The company, which has a $5 billion valuation and went public through a blank-check company on Tuesday, is among a slew of "insurtech" listings that are trying to pry business from established insurers.
"I want to double down on tech, data and more engineering and more capabilities," CEO Assaf Wand said of the $638 million Hippo will receive in proceeds from the listing.
Hippo's sales aspirations mirror companies like Geico Corp and Progressive Corp, which have made the auto insurance market more competitive.
To get there, Hippo plans to develop algorithms that speed up policy quotes and create new products, Wand said.
Hippo is backed by Silicon Valley entrepreneurs Reid Hoffman and Mark Pincus. Founded in 2015, it does not offer renter's insurance, but does provide products aimed at other homeowner headaches that insurers traditionally do not cover, such as upkeep, security, repairs and eventually selling the place.
For example, Hippo provides sensors that chirp when water leaks under a kitchen sink, so a plumber can be called to prevent serious damage. That helps the homeowner, but also reduces the amount Hippo would have to pay out in claims. Similarly, outside motion detectors can help prevent burglaries.

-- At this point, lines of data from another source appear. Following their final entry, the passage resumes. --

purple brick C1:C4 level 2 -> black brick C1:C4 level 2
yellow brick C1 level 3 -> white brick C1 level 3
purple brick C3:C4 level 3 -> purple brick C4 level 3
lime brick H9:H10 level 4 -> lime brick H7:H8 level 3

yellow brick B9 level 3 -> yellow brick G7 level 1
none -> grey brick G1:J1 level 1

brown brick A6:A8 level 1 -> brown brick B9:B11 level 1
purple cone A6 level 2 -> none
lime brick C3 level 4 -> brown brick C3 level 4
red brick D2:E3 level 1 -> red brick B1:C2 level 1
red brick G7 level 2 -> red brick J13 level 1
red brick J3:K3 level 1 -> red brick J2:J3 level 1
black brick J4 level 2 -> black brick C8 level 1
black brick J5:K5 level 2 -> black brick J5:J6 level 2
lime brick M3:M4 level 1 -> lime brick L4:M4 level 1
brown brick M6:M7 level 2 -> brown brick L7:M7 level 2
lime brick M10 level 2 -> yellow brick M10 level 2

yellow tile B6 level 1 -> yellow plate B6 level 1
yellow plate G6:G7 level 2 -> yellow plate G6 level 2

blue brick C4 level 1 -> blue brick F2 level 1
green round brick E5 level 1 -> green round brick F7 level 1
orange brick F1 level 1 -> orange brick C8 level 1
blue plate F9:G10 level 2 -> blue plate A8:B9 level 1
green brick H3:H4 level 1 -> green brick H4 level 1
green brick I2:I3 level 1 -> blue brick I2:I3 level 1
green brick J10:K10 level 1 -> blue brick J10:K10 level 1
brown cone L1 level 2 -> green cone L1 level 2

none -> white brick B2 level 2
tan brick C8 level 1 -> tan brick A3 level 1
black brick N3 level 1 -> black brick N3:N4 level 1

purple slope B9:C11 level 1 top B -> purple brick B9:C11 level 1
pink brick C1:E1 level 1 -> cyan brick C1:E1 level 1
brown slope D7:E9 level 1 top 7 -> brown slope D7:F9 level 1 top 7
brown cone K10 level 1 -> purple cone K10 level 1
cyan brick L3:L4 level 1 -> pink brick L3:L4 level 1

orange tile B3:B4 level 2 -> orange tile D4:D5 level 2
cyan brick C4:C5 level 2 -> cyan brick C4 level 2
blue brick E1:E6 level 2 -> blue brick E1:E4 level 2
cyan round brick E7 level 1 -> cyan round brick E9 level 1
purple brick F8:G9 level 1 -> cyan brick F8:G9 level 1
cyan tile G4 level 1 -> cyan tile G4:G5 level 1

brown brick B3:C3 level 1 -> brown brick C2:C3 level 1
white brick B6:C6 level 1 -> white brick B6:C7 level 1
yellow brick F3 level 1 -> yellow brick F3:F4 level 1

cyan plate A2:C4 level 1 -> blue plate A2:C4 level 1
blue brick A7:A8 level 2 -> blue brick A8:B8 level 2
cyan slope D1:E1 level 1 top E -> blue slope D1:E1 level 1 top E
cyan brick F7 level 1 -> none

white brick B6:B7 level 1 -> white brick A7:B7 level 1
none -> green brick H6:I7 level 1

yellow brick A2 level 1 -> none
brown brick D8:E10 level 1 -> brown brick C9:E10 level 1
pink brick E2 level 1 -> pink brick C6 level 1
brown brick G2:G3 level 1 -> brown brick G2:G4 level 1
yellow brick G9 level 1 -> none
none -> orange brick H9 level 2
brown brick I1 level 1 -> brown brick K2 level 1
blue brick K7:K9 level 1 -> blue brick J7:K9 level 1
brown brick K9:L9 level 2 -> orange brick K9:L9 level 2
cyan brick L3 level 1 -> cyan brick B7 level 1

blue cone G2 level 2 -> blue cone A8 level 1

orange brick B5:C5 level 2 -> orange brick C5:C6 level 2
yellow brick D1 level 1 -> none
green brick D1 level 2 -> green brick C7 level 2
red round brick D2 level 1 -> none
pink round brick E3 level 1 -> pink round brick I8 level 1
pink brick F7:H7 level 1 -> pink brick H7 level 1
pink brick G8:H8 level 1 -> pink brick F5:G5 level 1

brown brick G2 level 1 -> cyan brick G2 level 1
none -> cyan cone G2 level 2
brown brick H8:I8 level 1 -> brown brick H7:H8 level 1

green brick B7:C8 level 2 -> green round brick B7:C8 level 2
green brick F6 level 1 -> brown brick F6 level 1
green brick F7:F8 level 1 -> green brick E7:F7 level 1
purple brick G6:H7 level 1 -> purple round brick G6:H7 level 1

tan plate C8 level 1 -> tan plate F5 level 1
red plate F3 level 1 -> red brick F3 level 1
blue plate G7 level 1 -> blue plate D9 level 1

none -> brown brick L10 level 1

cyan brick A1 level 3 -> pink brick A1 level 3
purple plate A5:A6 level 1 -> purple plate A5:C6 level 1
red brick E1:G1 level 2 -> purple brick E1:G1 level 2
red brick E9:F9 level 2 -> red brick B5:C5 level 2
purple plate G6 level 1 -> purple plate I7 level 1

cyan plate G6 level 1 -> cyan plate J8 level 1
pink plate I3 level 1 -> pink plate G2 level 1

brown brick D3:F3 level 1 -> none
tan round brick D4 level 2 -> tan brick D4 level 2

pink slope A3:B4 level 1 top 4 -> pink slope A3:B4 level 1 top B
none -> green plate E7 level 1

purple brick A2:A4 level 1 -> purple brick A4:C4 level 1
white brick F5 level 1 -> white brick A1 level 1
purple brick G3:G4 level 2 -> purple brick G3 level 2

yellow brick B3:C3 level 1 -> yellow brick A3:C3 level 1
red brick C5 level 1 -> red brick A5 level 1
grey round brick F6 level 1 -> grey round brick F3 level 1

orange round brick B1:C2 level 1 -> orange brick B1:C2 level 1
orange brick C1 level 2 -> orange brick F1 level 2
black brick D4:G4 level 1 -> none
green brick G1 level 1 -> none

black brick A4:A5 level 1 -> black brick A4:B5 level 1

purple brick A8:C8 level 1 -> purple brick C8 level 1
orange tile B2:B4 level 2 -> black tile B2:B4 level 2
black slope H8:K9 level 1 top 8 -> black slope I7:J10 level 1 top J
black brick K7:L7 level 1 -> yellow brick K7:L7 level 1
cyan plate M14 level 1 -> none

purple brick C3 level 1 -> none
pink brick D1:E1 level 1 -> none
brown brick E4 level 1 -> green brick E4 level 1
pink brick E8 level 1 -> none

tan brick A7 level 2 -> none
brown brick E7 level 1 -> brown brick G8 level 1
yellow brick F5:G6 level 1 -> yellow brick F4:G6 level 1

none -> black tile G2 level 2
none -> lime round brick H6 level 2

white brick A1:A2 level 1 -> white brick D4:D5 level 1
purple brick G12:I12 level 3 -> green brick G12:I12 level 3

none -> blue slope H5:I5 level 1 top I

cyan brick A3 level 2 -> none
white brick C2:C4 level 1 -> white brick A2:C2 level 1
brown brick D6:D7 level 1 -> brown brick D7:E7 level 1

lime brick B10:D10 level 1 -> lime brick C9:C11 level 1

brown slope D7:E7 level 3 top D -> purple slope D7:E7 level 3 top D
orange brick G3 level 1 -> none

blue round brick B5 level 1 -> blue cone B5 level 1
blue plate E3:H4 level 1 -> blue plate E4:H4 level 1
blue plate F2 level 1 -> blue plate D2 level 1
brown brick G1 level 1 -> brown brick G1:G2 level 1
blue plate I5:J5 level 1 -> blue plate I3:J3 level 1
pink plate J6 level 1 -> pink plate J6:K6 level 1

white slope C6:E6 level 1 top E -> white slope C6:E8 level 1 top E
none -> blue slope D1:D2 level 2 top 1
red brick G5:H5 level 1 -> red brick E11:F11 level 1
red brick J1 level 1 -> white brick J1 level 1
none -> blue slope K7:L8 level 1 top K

Hippo went public through Reinvent Technology Partners, its special purpose acquisition company, and started trading on Tuesday.
In mid-morning trading on Tuesday, Hippo shares were up 2.4% at $10.025, according to the New York Stock Exchange.
Hippo's total written premiums grew from $142 million in 2018 to $405 million in 2020, the company said. It forecasts $544 million this year and $2.28 billion by 2025.
"Hippo's grown extraordinarily fast," said Tom Mason, senior analyst at S&P Global Market Intelligence. "The real estate market is so hot, that's a big part of their growth."
Other recently listed insurtechs like Lemonade Inc and Porch Group Inc have gone up since their listings.
But there are risks from a housing market down-shift, Mason said. And insurtechs broadly need to show steady profitability to win over investors, said Robert Le, analyst at PitchBook.
"High-growth insurtech companies with high loss ratios are risky," Le said.
Hippo bought property and casualty insurer Spinnaker Insurance Co last year, gaining licenses in all 50 U.S. states. It currently sells in 37 states, reaching about 80% of U.S. homeowners and expects to expand to 90% this year. Among large population states, it offers coverage in California but not in New York.